DATA IN THIS EXERCISE below:
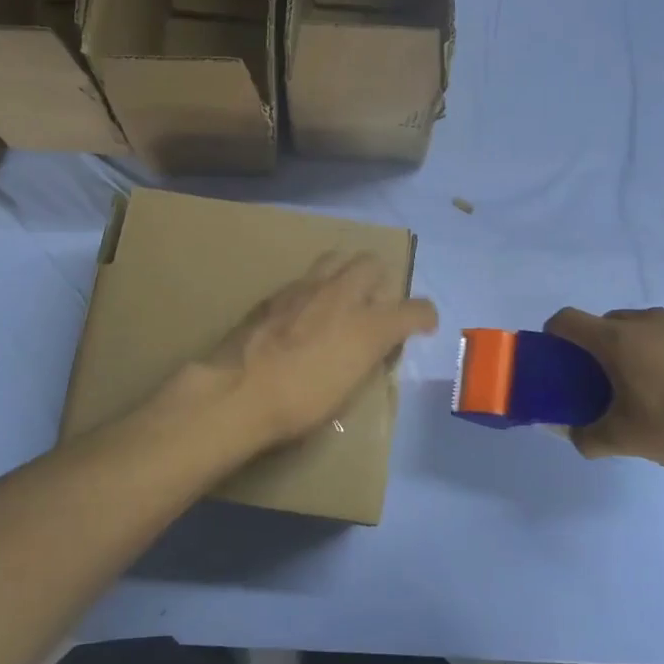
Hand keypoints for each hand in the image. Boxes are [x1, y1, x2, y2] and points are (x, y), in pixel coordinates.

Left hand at [191, 253, 438, 451]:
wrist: (238, 392)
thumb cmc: (299, 405)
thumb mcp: (347, 390)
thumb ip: (366, 358)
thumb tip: (373, 346)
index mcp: (369, 326)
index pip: (414, 309)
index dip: (424, 316)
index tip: (423, 325)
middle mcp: (342, 296)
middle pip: (372, 263)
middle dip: (381, 280)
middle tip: (374, 305)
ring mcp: (306, 288)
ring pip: (338, 258)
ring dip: (346, 273)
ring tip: (340, 297)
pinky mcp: (276, 292)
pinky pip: (306, 278)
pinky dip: (315, 288)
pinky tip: (304, 311)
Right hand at [543, 307, 663, 472]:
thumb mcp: (623, 440)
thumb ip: (584, 436)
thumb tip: (564, 431)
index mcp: (618, 340)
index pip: (568, 320)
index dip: (554, 334)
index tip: (558, 357)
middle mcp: (650, 321)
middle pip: (609, 322)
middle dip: (600, 345)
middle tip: (607, 380)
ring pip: (648, 326)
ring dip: (640, 346)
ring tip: (654, 384)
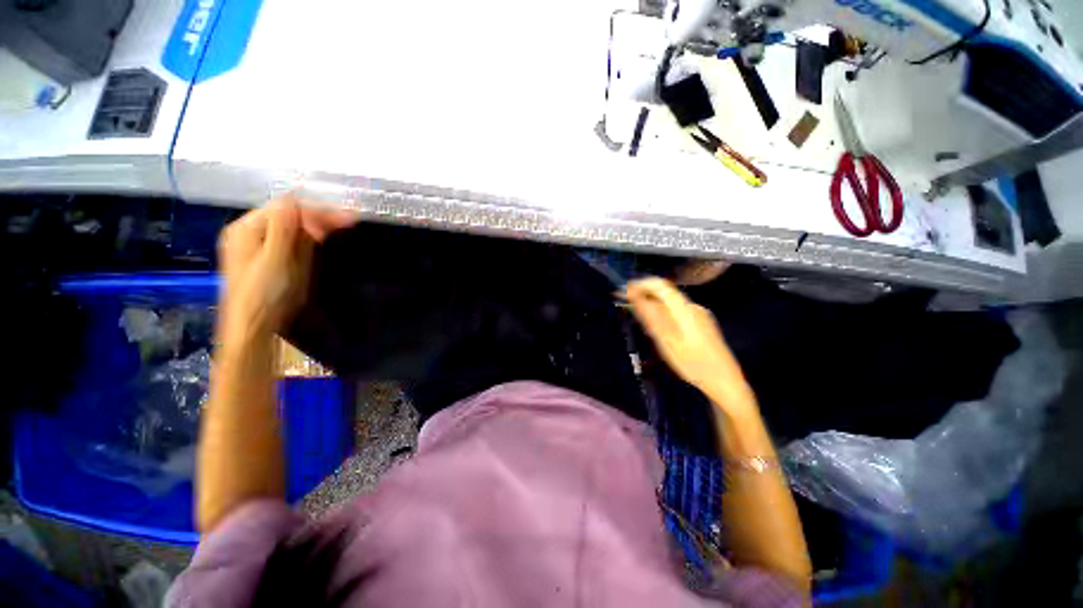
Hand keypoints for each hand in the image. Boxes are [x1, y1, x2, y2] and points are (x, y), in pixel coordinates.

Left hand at [217, 197, 355, 341]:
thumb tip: (294, 198)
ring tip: (340, 227)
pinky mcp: (272, 259)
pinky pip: (293, 241)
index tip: (345, 219)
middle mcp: (252, 232)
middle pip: (289, 215)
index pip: (285, 207)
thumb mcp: (275, 259)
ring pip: (293, 228)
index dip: (315, 210)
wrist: (255, 328)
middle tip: (350, 222)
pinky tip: (323, 239)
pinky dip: (310, 239)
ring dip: (317, 227)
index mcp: (247, 228)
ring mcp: (262, 246)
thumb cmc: (263, 294)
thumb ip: (284, 227)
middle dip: (318, 217)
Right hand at [625, 277, 753, 411]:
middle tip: (628, 310)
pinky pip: (677, 313)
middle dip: (645, 297)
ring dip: (653, 308)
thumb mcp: (667, 341)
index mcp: (685, 309)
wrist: (726, 382)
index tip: (624, 291)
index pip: (660, 285)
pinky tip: (659, 332)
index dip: (641, 284)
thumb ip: (650, 316)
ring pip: (670, 305)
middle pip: (665, 294)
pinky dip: (663, 317)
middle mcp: (693, 307)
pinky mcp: (702, 324)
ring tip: (641, 324)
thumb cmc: (693, 364)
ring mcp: (700, 315)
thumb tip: (634, 296)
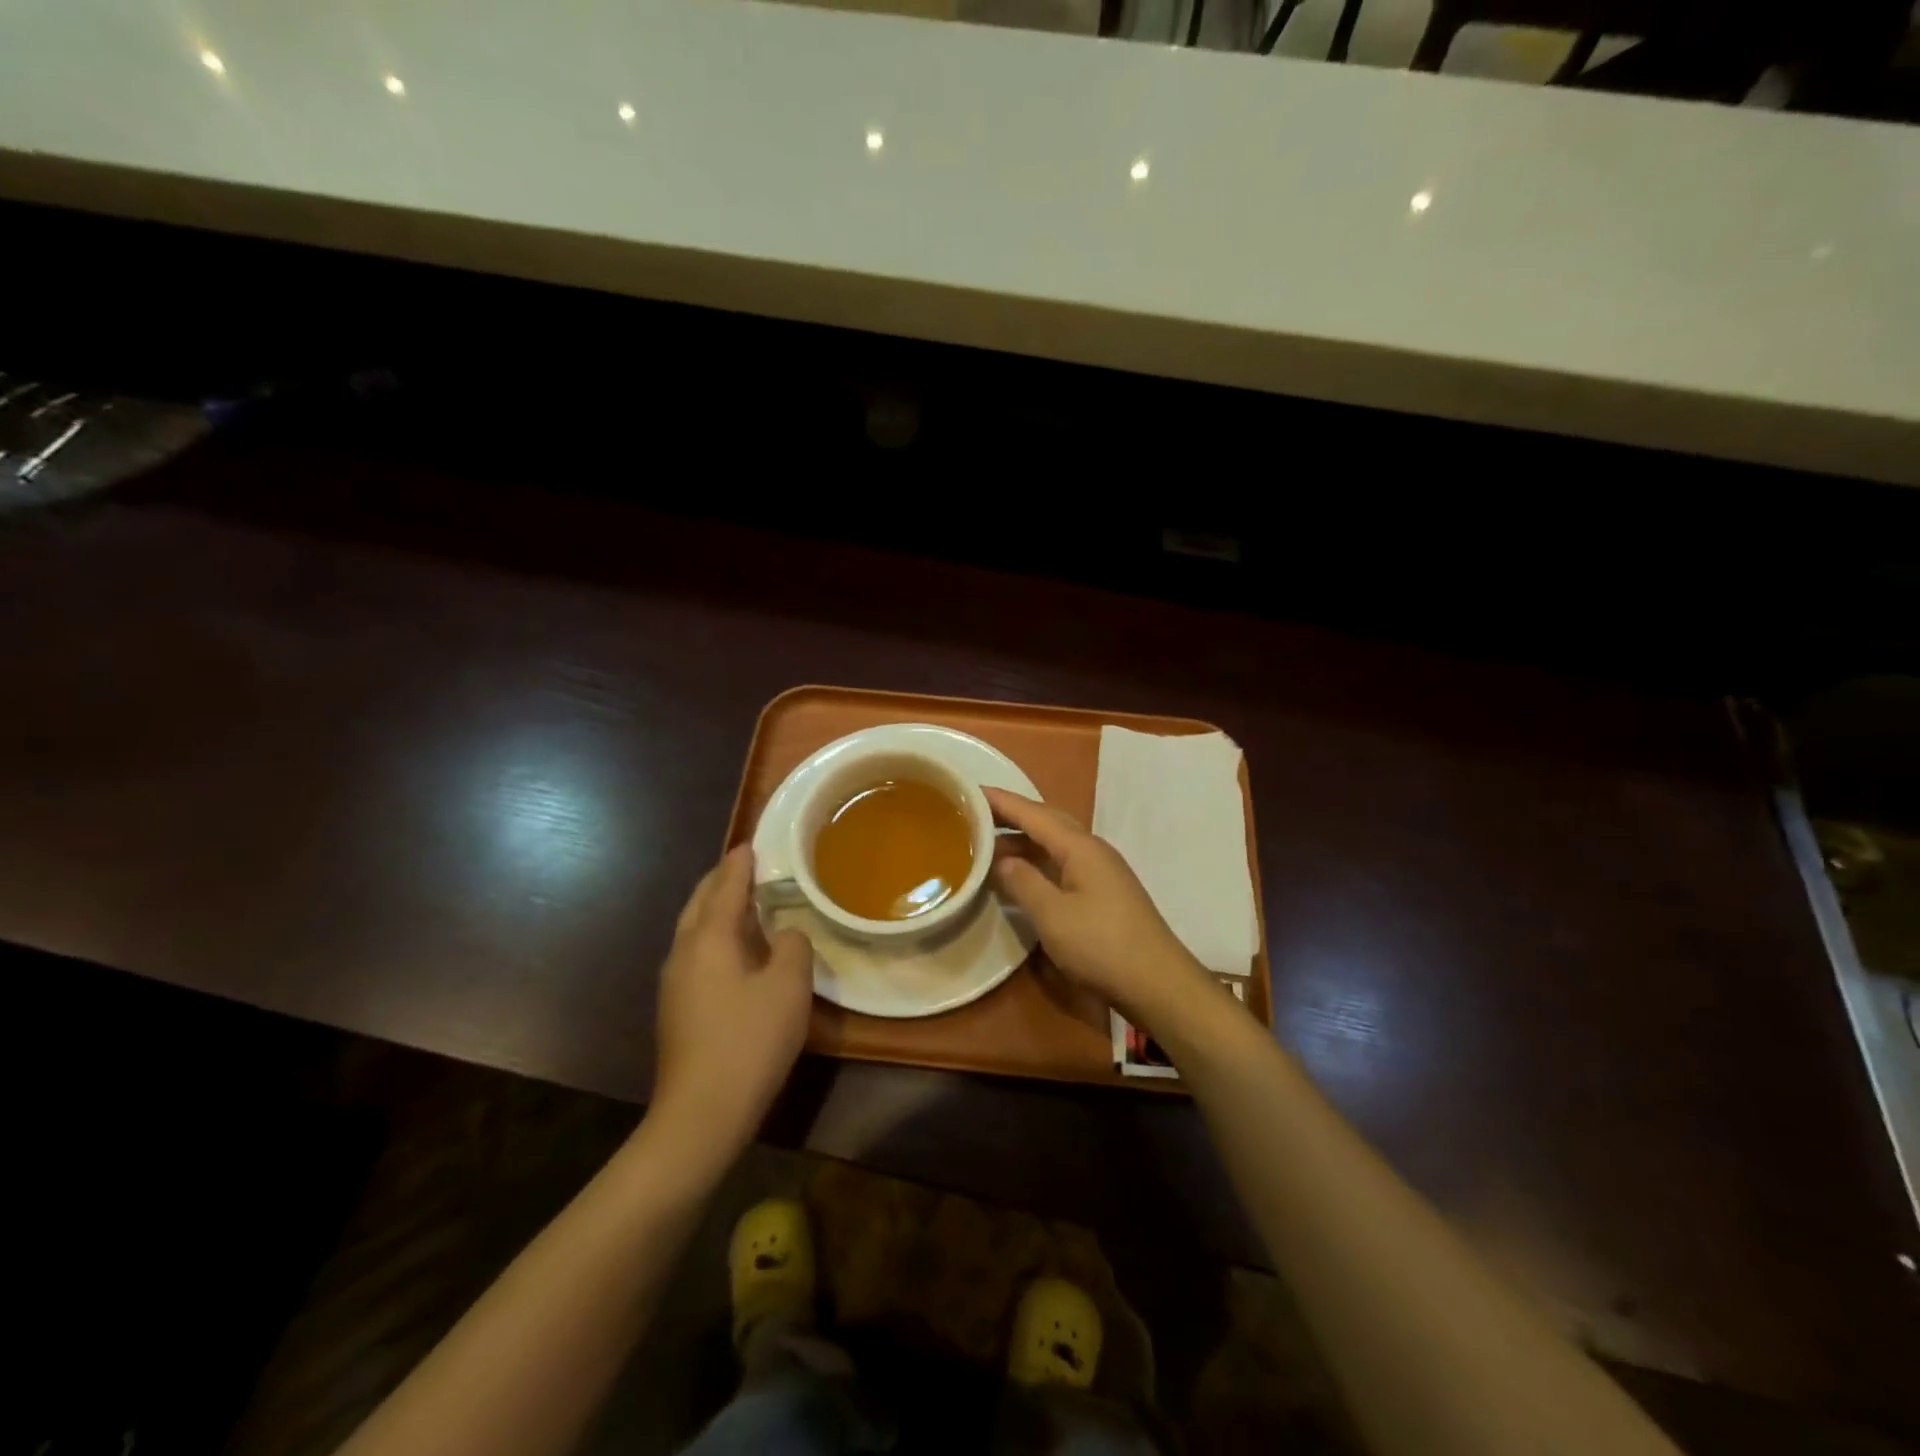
End of DATA IN THIS EXERCISE.
_TASK_: With the pictures omitted, give every line above again exactly.

_ANSWER BELOW_:
Hand keypoints for each hand in the image. Boxes are [x1, y1, x2, y2] and points are (x, y), in pixel coordinates.

Left hand at [191, 253, 438, 451]:
wrist: (238, 392)
thumb cmc: (299, 405)
thumb mcp: (347, 390)
thumb ip: (366, 358)
thumb tip: (373, 346)
index mcp: (369, 326)
index pip: (414, 309)
index dip: (424, 316)
index tip: (423, 325)
middle mcp: (342, 296)
middle pip: (372, 263)
middle dip: (381, 280)
middle tip: (374, 305)
ring mcp: (306, 288)
ring pip: (338, 258)
ring dip: (346, 273)
ring tip: (340, 297)
pinky mcp: (276, 292)
pinky pip: (306, 278)
pinky dip: (315, 288)
pinky tip: (304, 311)
Right hand at [543, 307, 663, 472]:
thumb mcp: (623, 440)
thumb ip: (584, 436)
thumb tip: (564, 431)
index mcp: (618, 340)
index pip: (568, 320)
index dip: (554, 334)
index tip: (558, 357)
middle mcp: (650, 321)
middle pip: (609, 322)
middle dip: (600, 345)
middle tip: (607, 380)
ring pip: (648, 326)
ring dip: (640, 346)
ring tip: (654, 384)
Hand keypoints for each hand in the image. Boxes are [x1, y1, x2, y2] and points are (x, y), in pixel coordinates.

Left hand at [217, 197, 355, 341]:
thumb tip: (294, 198)
ring tip: (340, 227)
pinky mcp: (272, 259)
pinky pip: (293, 241)
index tip: (345, 219)
middle mcp: (252, 232)
middle pip: (289, 215)
index pip: (285, 207)
thumb mcp: (275, 259)
ring pip: (293, 228)
index dip: (315, 210)
wrist: (255, 328)
middle tip: (350, 222)
pinky tip: (323, 239)
pinky dip: (310, 239)
ring dip: (317, 227)
index mcp: (247, 228)
ring mcp: (262, 246)
thumb cmc: (263, 294)
thumb ip: (284, 227)
middle dip: (318, 217)
Right hand at [625, 277, 753, 411]:
middle tip: (628, 310)
pinky pip: (677, 313)
middle dip: (645, 297)
ring dip: (653, 308)
thumb mcp: (667, 341)
index mcp: (685, 309)
wrist: (726, 382)
index tip: (624, 291)
index pip: (660, 285)
pinky tip: (659, 332)
index dip: (641, 284)
thumb ip: (650, 316)
ring pip: (670, 305)
middle pip: (665, 294)
pinky dip: (663, 317)
middle mcp: (693, 307)
pinky mcp: (702, 324)
ring tip: (641, 324)
thumb cmc: (693, 364)
ring mcp: (700, 315)
thumb tip: (634, 296)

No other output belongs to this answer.